**REQUIRED TASKS**
a) Write out the passage on retrieval pipelines word for word, from "Strategy Best For" up to and including "page, section, date)".
b) Which retrieval strategy does the passage on retrieval pipelines recommend?

**EXCERPTED PASSAGE**
*** Begin section ***
Strategy Best For Chunk Size
Fixed token Uniform documents 256-512 tokens
Semantic (paragraph/section) Structured docs Variable
Sliding window + overlap Long documents 512 tokens, 50 overlap
Recursive character Code Language-specific
Document-aware PDFs, HTML By structural element

Rules:

  • Chunks should be self-contained (meaningful without surrounding context)
  • Include metadata with every chunk (source, page, section, date)
  • Test chunk quality before building the full pipeline
  • Smaller chunks = more precise retrieval but less context per result

Embedding Models

Choose based on your documents:

Model Type Strengths Weaknesses
General-purpose (e.g., text-embedding-3) Good default, multilingual May miss domain jargon
Domain-specific (e.g., code embeddings) Excellent for domain Poor outside domain
Instruction-tuned Follows query intent Slower, more expensive

Retrieval Strategies

Semantic search: Query embedding → nearest neighbors

  • Best for: natural language questions
  • Weakness: misses exact keyword matches

Keyword search: BM25, TF-IDF

  • Best for: exact term matches, technical queries
  • Weakness: misses semantic similarity

Hybrid (recommended): Semantic + keyword with score fusion

  • Best for: most production systems
  • Implementation: Run both, normalize scores, weighted combination

Source Attribution

Every retrieved passage MUST include:

{
  "content": "The retrieved text...",
  "source": {
    "file": "architecture-guide.md",
    "section": "Authentication",
    "page": 12,
    "last_updated": "2026-01-15"
*** End section ***
[Pose estimation data]
*** Begin section ***
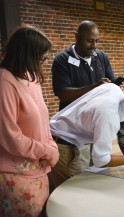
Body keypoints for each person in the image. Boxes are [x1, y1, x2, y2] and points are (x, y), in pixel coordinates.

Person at [50, 83, 124, 187]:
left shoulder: (113, 88)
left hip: (59, 131)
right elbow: (101, 161)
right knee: (74, 187)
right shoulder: (109, 116)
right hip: (62, 142)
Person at [0, 25, 59, 217]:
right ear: (27, 55)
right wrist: (46, 150)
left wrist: (52, 147)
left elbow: (43, 120)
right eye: (42, 57)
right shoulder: (4, 82)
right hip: (15, 175)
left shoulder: (31, 77)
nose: (45, 61)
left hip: (40, 170)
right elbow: (11, 137)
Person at [52, 20, 116, 111]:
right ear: (77, 37)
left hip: (98, 115)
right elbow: (63, 95)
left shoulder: (101, 56)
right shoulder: (62, 59)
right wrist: (94, 87)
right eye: (90, 41)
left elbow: (112, 83)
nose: (94, 46)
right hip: (74, 118)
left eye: (96, 41)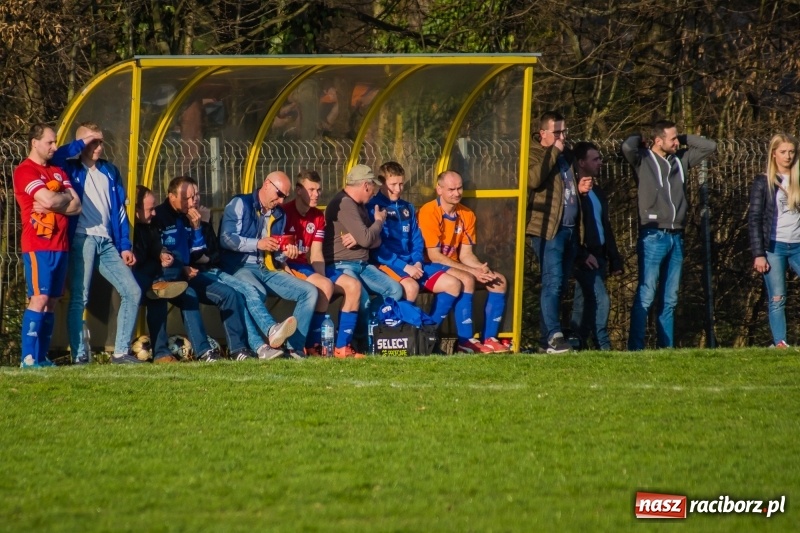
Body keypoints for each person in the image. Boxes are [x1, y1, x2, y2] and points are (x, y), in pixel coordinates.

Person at [52, 122, 156, 364]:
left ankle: (120, 352)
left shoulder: (109, 171)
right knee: (81, 297)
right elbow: (56, 156)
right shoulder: (70, 168)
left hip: (107, 242)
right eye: (92, 142)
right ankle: (78, 356)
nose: (98, 147)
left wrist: (125, 246)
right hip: (82, 238)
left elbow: (119, 211)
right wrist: (80, 143)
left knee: (132, 291)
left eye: (100, 142)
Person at [623, 120, 717, 350]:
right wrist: (641, 137)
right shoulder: (643, 159)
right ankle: (636, 348)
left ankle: (666, 348)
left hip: (677, 236)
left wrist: (682, 138)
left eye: (677, 138)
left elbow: (710, 147)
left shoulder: (680, 160)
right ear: (658, 141)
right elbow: (627, 146)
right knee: (646, 295)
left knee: (670, 298)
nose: (676, 142)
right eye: (672, 138)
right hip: (654, 235)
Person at [154, 176, 256, 361]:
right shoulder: (159, 216)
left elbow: (197, 254)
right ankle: (203, 351)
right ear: (171, 196)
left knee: (230, 294)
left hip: (189, 274)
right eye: (187, 198)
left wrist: (197, 228)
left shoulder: (190, 217)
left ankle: (238, 349)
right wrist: (181, 267)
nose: (193, 202)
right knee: (190, 296)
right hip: (167, 277)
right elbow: (158, 252)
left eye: (195, 196)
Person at [220, 171, 318, 357]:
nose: (281, 201)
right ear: (267, 184)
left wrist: (286, 253)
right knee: (256, 292)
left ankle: (294, 349)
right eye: (279, 194)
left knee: (310, 291)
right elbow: (226, 239)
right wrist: (258, 243)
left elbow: (277, 251)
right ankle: (260, 344)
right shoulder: (240, 203)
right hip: (240, 267)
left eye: (285, 196)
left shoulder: (279, 213)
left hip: (268, 268)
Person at [365, 162, 466, 330]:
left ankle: (428, 332)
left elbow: (417, 240)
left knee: (453, 285)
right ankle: (395, 334)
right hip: (387, 264)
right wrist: (405, 267)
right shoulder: (374, 207)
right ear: (381, 183)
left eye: (401, 184)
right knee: (410, 288)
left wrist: (417, 262)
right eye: (393, 185)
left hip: (412, 264)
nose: (398, 189)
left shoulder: (407, 207)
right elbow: (377, 249)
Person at [418, 170, 509, 354]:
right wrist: (471, 272)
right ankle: (465, 341)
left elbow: (466, 254)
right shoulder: (429, 211)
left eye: (460, 188)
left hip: (451, 265)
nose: (457, 193)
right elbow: (434, 255)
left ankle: (490, 339)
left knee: (499, 281)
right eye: (451, 189)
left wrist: (480, 269)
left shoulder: (467, 214)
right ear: (439, 189)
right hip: (427, 265)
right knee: (467, 279)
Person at [13, 124, 81, 368]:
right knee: (39, 298)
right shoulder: (25, 171)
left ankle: (42, 357)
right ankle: (28, 359)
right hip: (38, 245)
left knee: (51, 301)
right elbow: (52, 199)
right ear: (34, 142)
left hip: (60, 245)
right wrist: (61, 200)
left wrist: (57, 201)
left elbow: (77, 205)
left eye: (55, 142)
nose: (54, 147)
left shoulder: (58, 171)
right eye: (49, 142)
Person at [322, 164, 404, 357]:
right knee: (363, 299)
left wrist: (364, 236)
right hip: (341, 264)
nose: (373, 192)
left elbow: (375, 241)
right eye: (373, 187)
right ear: (366, 186)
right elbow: (368, 238)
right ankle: (358, 342)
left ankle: (369, 331)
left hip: (362, 263)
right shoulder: (344, 203)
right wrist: (378, 222)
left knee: (395, 290)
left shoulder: (360, 205)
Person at [281, 170, 362, 355]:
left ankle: (342, 347)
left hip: (307, 267)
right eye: (311, 189)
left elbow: (316, 253)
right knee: (325, 285)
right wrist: (324, 283)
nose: (316, 194)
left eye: (318, 190)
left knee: (353, 286)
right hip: (291, 267)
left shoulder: (318, 217)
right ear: (298, 190)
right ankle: (312, 345)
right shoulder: (284, 212)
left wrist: (323, 278)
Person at [133, 185, 210, 363]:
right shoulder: (127, 228)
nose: (153, 214)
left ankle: (204, 351)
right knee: (158, 295)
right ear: (135, 211)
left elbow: (156, 245)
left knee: (185, 289)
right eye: (149, 209)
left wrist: (162, 253)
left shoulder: (150, 224)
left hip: (159, 275)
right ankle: (160, 353)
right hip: (137, 276)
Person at [526, 111, 581, 354]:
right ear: (543, 133)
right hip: (547, 228)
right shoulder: (533, 153)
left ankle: (547, 337)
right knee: (552, 282)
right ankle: (553, 335)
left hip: (569, 228)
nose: (562, 137)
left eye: (564, 131)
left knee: (560, 284)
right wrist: (554, 151)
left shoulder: (566, 156)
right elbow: (533, 180)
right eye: (557, 132)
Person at [568, 142, 623, 350]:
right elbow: (571, 227)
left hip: (599, 256)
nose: (600, 162)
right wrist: (582, 254)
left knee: (583, 303)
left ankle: (578, 342)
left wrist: (614, 258)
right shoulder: (572, 192)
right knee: (601, 300)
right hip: (585, 257)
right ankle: (603, 344)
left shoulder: (598, 192)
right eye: (595, 159)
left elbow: (605, 227)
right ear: (581, 163)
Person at [748, 134, 800, 348]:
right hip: (774, 247)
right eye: (783, 152)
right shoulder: (763, 182)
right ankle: (780, 342)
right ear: (773, 154)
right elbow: (755, 218)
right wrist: (759, 253)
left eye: (791, 152)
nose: (788, 156)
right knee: (777, 297)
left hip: (798, 244)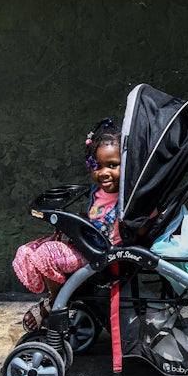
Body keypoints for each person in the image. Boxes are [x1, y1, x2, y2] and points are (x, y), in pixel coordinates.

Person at [12, 118, 124, 331]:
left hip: (100, 251)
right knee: (28, 251)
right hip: (88, 241)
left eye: (113, 165)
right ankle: (55, 293)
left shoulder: (125, 198)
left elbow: (136, 224)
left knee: (46, 255)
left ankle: (57, 300)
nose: (104, 173)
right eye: (97, 166)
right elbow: (96, 216)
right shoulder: (98, 191)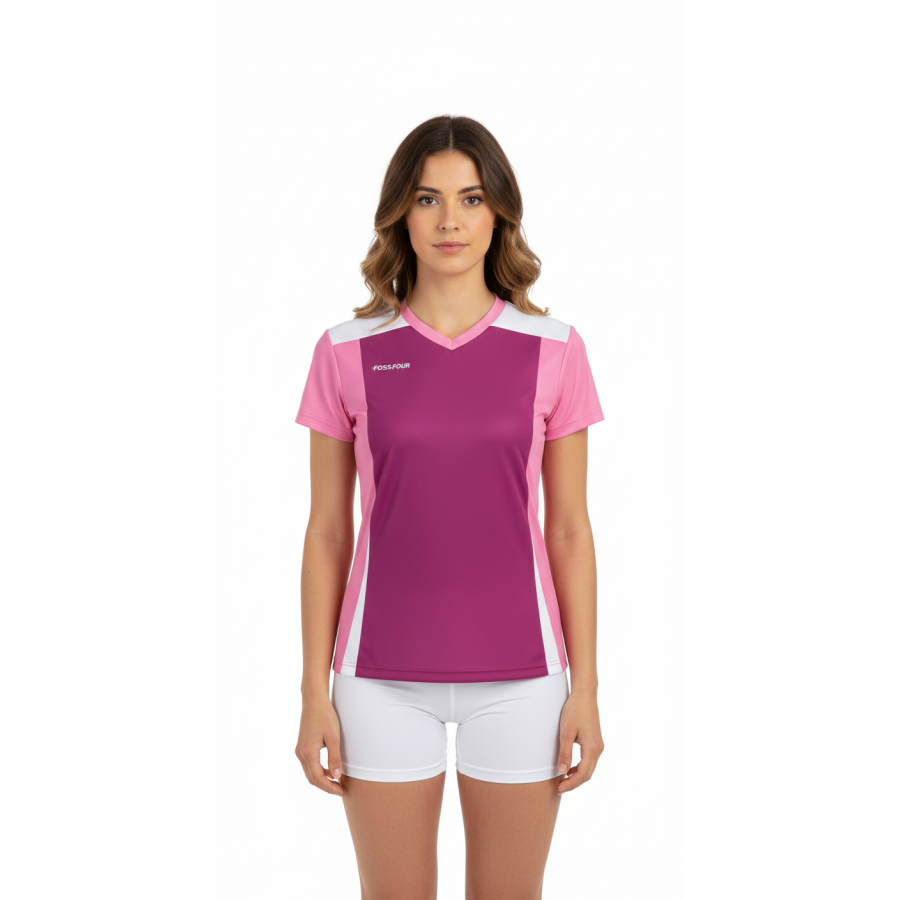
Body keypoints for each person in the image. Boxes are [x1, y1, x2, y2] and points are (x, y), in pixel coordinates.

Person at [293, 114, 606, 899]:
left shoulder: (556, 348)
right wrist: (312, 693)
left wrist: (587, 689)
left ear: (499, 212)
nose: (450, 221)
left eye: (470, 198)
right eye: (427, 199)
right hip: (377, 681)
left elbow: (570, 530)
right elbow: (327, 532)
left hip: (526, 680)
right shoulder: (345, 351)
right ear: (401, 213)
*** End section ***
**EXERCISE RESULTS**
a)
Strategy Best For Chunk Size
Fixed token Uniform documents 256-512 tokens
Semantic (paragraph/section) Structured docs Variable
Sliding window + overlap Long documents 512 tokens, 50 overlap
Recursive character Code Language-specific
Document-aware PDFs, HTML By structural element

Rules:

  • Chunks should be self-contained (meaningful without surrounding context)
  • Include metadata with every chunk (source, page, section, date)

b) Hybrid retrieval, which combines semantic and keyword search with score fusion.